■ Task requirements ■
For the records below, give the number of lines in which "forbundet" appears, and add nothing else.

■ Rendered page images ■

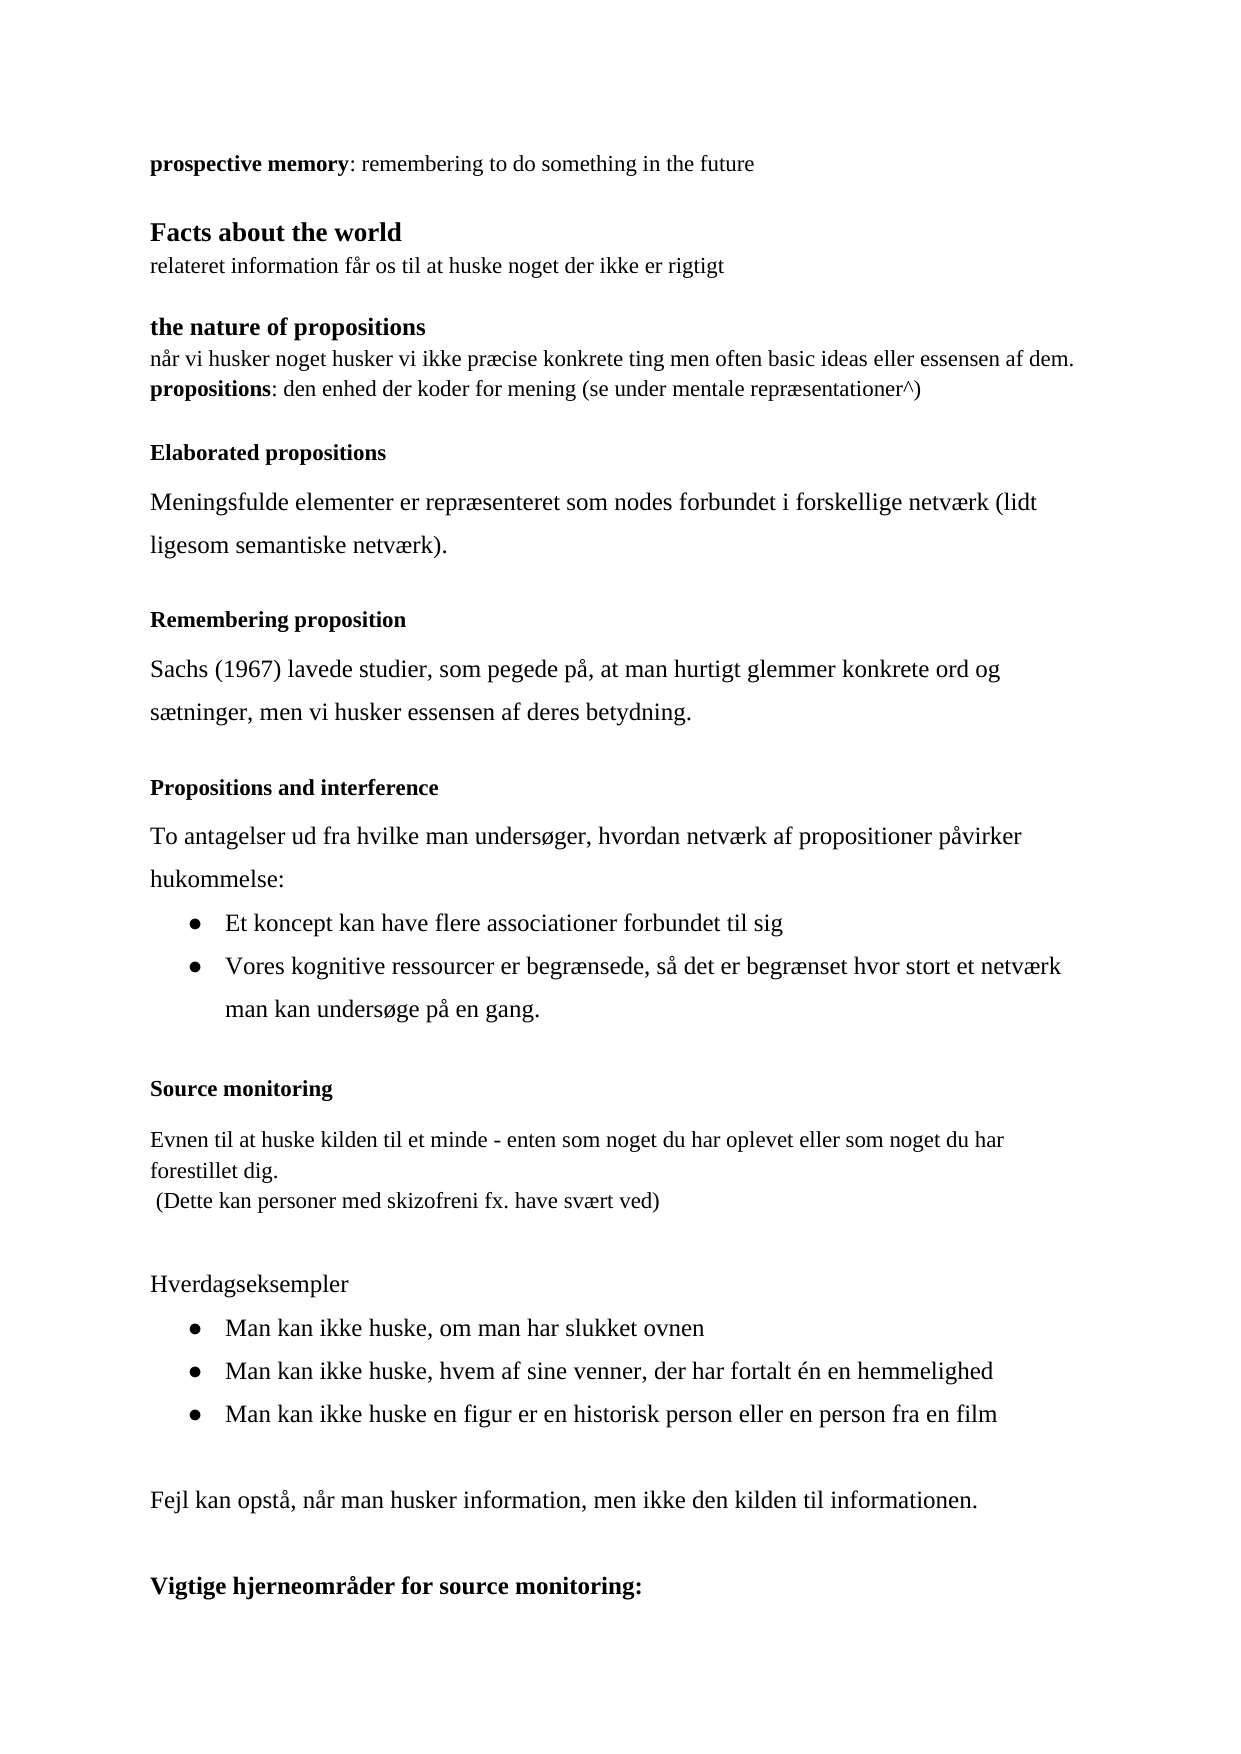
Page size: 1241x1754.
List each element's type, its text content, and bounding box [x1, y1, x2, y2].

text Facts about the world [150, 216, 1090, 247]
text Fejl kan opstå, når man husker information, men ikke den kilden til informationen. [150, 1485, 1090, 1514]
list Vores kognitive ressourcer er begrænsede, så det er begrænset hvor stort et netværk man kan undersøge på en gang. [187, 951, 1090, 1023]
list Man kan ikke huske, om man har slukket ovnen [187, 1313, 1090, 1341]
subtitle Source monitoring [150, 1074, 1090, 1101]
text når vi husker noget husker vi ikke præcise konkrete ting men often basic ideas eller essensen af dem. [150, 345, 1090, 371]
text Meningsfulde elementer er repræsenteret som nodes forbundet i forskellige netværk (lidt ligesom semantiske netværk). [150, 487, 1090, 558]
text Hverdagseksempler [150, 1269, 1090, 1298]
text propositions: den enhed der koder for mening (se under mentale repræsentationer^) [150, 375, 1090, 402]
subtitle Propositions and interference [150, 774, 1090, 800]
text prospective memory: remembering to do something in the future [150, 150, 1090, 176]
list Et koncept kan have flere associationer forbundet til sig [187, 908, 1090, 936]
subtitle Remembering proposition [150, 606, 1090, 633]
text Evnen til at huske kilden til et minde - enten som noget du har oplevet eller som noget du har forestillet dig. [150, 1127, 1090, 1183]
text (Dette kan personer med skizofreni fx. have svært ved) [150, 1187, 1090, 1213]
subtitle Elaborated propositions [150, 439, 1090, 465]
text the nature of propositions [150, 312, 1090, 341]
list Man kan ikke huske en figur er en historisk person eller en person fra en film [187, 1399, 1090, 1428]
text To antagelser ud fra hvilke man undersøger, hvordan netværk af propositioner påvirker hukommelse: [150, 821, 1090, 893]
text Vigtige hjerneområder for source monitoring: [150, 1571, 1090, 1600]
text relateret information får os til at huske noget der ikke er rigtigt [150, 252, 1090, 278]
text Sachs (1967) lavede studier, som pegede på, at man hurtigt glemmer konkrete ord og sætninger, men vi husker essensen af deres betydning. [150, 654, 1090, 726]
list Man kan ikke huske, hvem af sine venner, der har fortalt én en hemmelighed [187, 1356, 1090, 1384]
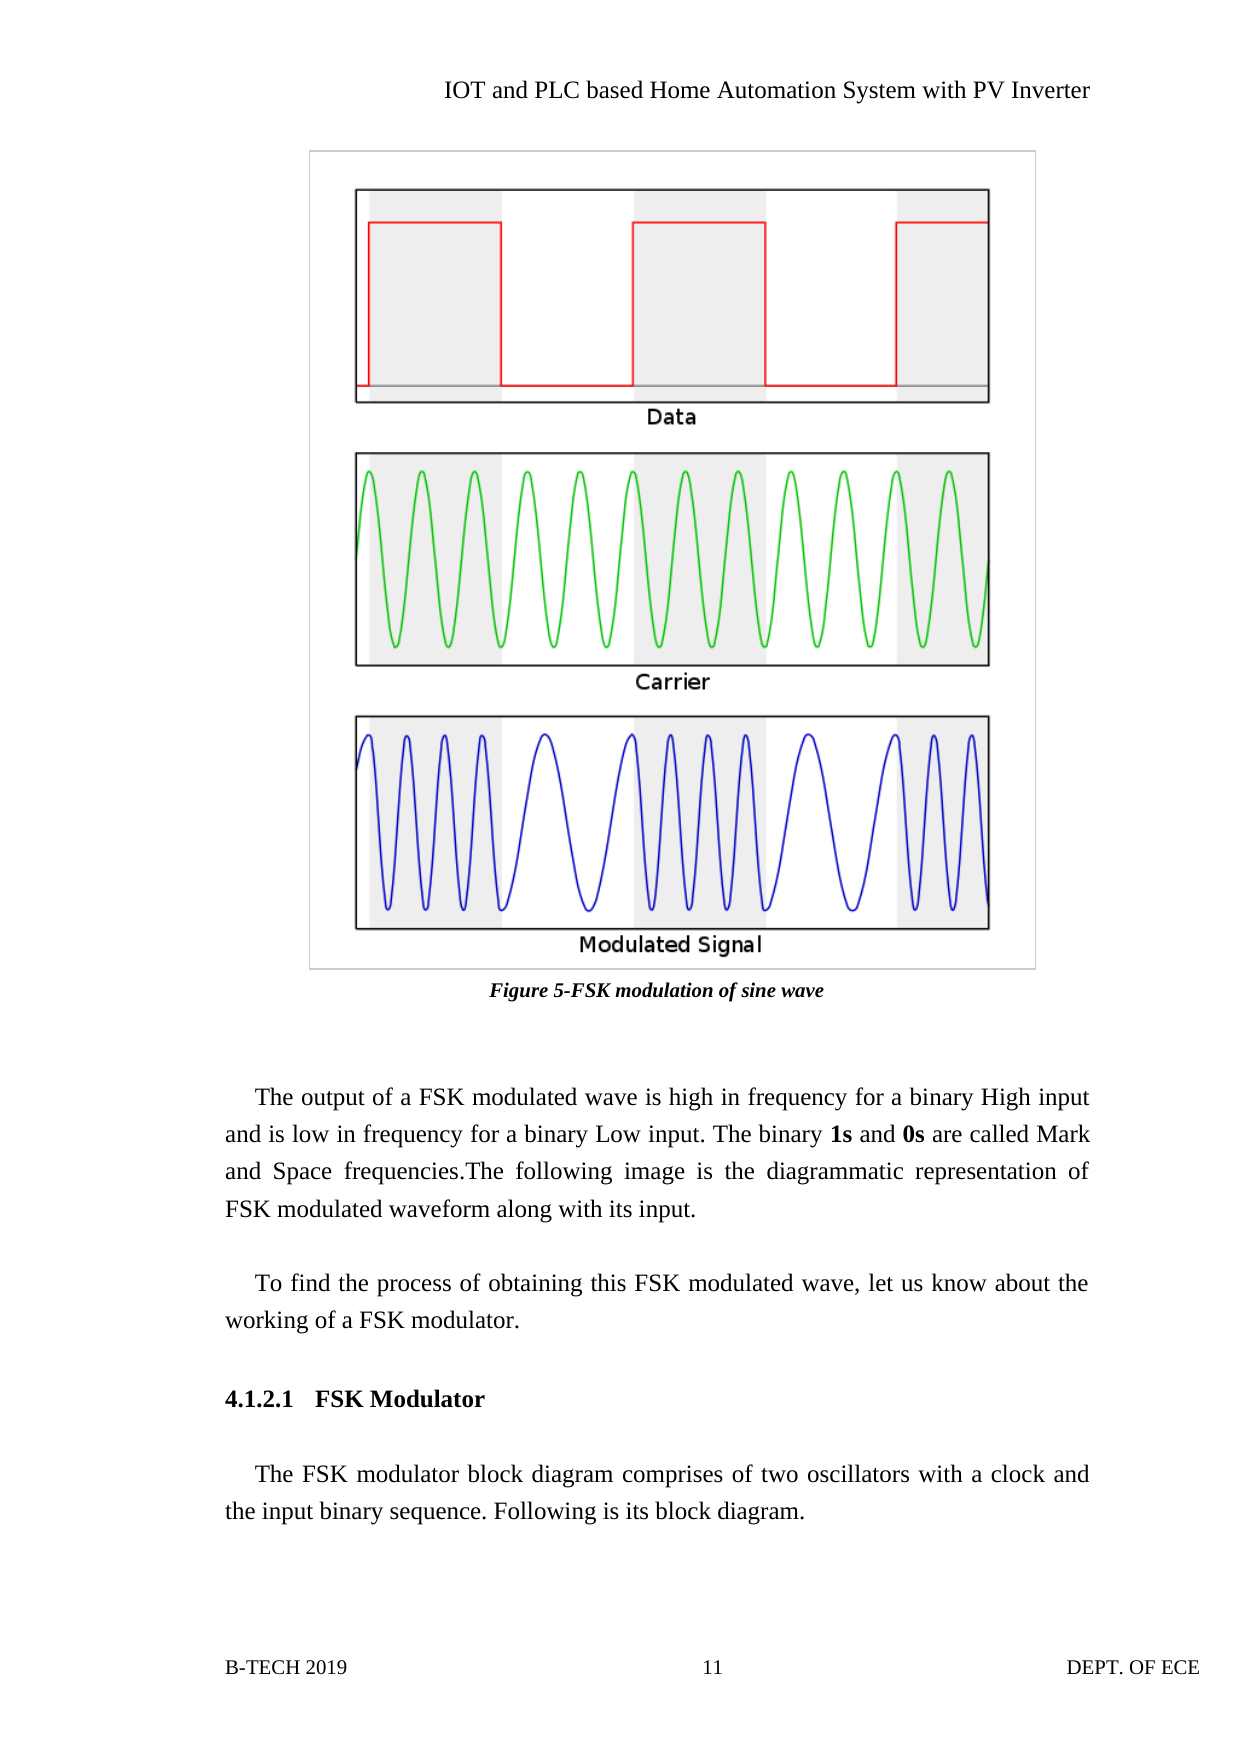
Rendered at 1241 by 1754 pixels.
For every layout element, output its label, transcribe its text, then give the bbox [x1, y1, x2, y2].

■ Solution to the problem ■
2